A proposição lhe parece surreal? Pois saiba que foi mais ou menos assim que me senti no segundo semestre de 2005, quando tive que engolir uma das campanhas políticas mais imbecis já engendradas. Bem sucedida, mas cretina: a campanha em favor da comercialização de armas de fogo no Brasil. E por que cretina? Porque o patético discurso adotado na ocasião foi sobre um tal direito, uma tal liberdade de possuir armas. Com base nessa única premissa falaciosa, mobilizou-se toda uma população desacostumada a pensar.
O Estatuto do Desarmamento (Lei n. 10.826, de 2003) previu uma proibição de comercializar armas de fogo e munição em todo o território nacional, mas condicionou tal vedação a um referendo (art. 35), que foi realizado em 23.10.2005. O brasileiro — homo futebolicus que é — ficou irritadíssimo de ter que ir às urnas em ano não eleitoral, pois exercer a cidadania e participar das grandes decisões do país é uma idiotice. O que interessa mesmo é ver ou discutir futebol, tomando cerveja.
A irritação do povo já era grande, baseada em sua incapacidade de compreender o significado do que se votava e, ainda mais abaixo, o significado de um referendo. Foi nessa conjuntura que os marqueteiros, categoria responsável por muita coisa ruim neste país, criou esse discurso de adolescente revoltado: vote "não" para ninguém mexer nos seus direitos! Um discurso idiota, quase emo. Mas que venceu com 63,94% dos votos, contra 36,06% dos votantes no "sim", além de 1,39% de votos em branco e 1,68% de nulos (dados do Tribunal Superior Eleitoral).
Naturalmente, a questão não era assim tão simples. Há muitos argumentos para ambos os lados e, pelo lado do "não", acredito que um seja indesmentível: leis desse tipo só atingem o cidadão comum, respeitador das leis do país. Para bandido, não faz diferença.
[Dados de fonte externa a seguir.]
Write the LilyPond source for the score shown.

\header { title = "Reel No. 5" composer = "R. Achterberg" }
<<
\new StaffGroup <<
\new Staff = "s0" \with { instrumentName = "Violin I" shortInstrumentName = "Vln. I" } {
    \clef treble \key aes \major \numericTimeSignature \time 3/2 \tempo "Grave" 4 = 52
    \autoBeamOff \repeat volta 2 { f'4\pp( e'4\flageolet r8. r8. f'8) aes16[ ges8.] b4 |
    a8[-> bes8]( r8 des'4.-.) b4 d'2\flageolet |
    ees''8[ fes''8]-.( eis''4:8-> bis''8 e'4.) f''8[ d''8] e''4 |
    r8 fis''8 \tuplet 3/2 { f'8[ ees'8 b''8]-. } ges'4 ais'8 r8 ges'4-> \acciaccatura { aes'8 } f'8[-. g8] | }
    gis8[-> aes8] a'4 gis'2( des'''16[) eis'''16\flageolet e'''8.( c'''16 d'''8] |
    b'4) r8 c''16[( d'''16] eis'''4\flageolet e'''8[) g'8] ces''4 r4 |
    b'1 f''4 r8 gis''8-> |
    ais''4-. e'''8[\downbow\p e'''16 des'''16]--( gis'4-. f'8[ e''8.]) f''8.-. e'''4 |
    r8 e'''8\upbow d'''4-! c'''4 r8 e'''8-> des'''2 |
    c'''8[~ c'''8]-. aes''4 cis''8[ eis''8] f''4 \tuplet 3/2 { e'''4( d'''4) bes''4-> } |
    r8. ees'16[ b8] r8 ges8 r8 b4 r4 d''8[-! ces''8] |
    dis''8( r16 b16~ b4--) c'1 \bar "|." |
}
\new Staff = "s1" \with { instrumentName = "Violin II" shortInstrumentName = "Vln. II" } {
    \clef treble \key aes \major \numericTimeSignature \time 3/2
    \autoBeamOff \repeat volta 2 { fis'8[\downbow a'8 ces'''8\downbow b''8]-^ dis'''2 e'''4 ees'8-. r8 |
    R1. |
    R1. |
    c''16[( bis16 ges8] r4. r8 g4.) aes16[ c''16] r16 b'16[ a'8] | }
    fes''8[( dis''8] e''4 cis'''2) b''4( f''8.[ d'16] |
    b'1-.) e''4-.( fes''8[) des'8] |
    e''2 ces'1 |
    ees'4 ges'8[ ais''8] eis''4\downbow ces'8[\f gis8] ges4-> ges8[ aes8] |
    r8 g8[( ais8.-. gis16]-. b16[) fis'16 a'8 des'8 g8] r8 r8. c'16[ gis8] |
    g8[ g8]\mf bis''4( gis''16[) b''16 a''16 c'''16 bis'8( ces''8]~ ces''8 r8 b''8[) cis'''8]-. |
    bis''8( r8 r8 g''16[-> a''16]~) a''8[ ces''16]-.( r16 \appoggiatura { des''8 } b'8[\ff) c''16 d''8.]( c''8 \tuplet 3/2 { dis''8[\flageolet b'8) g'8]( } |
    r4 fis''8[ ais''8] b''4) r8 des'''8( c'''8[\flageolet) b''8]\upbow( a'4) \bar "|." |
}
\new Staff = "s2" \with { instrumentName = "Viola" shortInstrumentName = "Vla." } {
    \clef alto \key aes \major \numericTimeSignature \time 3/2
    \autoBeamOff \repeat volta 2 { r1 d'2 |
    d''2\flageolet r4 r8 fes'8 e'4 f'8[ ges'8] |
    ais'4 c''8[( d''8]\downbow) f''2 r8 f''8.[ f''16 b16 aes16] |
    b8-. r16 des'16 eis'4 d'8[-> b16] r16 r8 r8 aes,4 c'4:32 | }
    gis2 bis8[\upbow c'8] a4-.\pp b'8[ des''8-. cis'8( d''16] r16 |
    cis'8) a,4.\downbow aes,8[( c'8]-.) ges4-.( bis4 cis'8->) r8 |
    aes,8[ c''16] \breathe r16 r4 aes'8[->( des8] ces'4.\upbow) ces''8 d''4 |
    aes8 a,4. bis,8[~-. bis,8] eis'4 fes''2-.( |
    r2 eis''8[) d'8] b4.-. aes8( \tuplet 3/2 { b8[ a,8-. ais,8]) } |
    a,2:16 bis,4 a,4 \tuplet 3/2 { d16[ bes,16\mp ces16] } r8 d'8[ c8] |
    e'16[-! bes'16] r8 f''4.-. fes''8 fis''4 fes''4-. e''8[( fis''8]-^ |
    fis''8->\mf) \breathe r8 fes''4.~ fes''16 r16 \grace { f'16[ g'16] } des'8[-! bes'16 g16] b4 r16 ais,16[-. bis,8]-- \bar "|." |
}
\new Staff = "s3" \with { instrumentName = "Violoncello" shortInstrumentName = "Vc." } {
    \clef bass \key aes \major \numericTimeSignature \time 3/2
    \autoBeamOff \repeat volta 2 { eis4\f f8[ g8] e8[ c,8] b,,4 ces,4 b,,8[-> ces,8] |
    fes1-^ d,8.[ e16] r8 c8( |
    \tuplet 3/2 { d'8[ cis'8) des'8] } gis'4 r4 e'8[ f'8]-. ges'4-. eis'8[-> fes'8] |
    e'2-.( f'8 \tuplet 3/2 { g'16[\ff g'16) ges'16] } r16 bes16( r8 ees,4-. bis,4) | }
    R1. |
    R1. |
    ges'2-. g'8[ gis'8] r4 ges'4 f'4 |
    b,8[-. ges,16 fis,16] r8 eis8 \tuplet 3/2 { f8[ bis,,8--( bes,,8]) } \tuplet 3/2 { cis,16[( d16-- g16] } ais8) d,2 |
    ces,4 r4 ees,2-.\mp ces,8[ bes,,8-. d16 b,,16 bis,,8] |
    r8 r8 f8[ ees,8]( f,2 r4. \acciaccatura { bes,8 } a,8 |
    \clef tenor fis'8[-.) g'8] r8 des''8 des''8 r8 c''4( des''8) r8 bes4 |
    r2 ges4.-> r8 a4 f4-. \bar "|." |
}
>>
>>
Embora isso seja um fato, não leva à conclusão necessária de que podíamos deixar como estava. O que me irrita e é objeto desta crítica não são os outros argumentos, alguns dos quais relacionados a um incremento do tráfico de armas (algo plausível, sem dúvida), e sim que o canal de comunicação com o povo foi através do mais idiota dos argumentos, propositalmente sem enfrentar o mérito dos argumentos contrários, tais como a quantidade de acidentes domésticos com armas de fogo, os crimes facilitados pelo acesso a esses artefatos, a quantidade absurda de mortes e incapacitações, os prejuízos ao sistema de saúde, as repercussões sobre a segurança pública e a incapacidade do cidadão comum, na hora da necessidade, de usar com eficiência a arma para o tão decantado objetivo de autoproteção. E, claro, os responsáveis pelo "não" omitiram completamente a informação de que foram financiados pela Taurus e pela Companhia Brasileira de Cartuchos (fabricantes de armas e munições), que deram tanto dinheiro que todos os gastos de campanha foram pagos e ainda sobrou, muito diferente do que aconteceu com os adversários.
O referendo do desarmamento disse muito sobre o brasileiro. Exatamente isso me entristece, porque ele só disse coisas ruins.
Ontem à noite, uma equipe de alunos apresentou um trabalho sobre o Estatuto do Desarmamento, o que inspirou esta postagem, cujo mote é o seguinte: Onde estão os eleitores do "não", hoje? Eles podem me dizer se o tempo provou que tinham razão? O que a sociedade ganhou com a vitória da indústria armamentista? Em que a sua vida, particularmente considerada, foi beneficiada com essa medida? O direito tão aguerridamente defendido serviu para quê? Ou será que só quem se deu bem foram a Taurus e a CBC?
3 comentários:
O povo brasileiro é engraçado. Eles querem que a violência acabe, mas não querem que a venda de armas seja proibida; querem seguramça nas ruas, mas armam bandidos comprando entorpecentes ilícitos. Reclamam do Brasil sem saber o que está acontecendo, ou porque se deixaram levar pela mídia, ou porque simplesmente não dão a mínima para o país. É capaz de muita gente nem lembrar em qual opção votou em 2005.
É uma pena.
Só não digo que o povo brasileiro é engraçado porque só seria engraçado se não fosse trágico, como de fato é. Tuas críticas procedem.
É "segurança", pelo amor! Erro de digitação.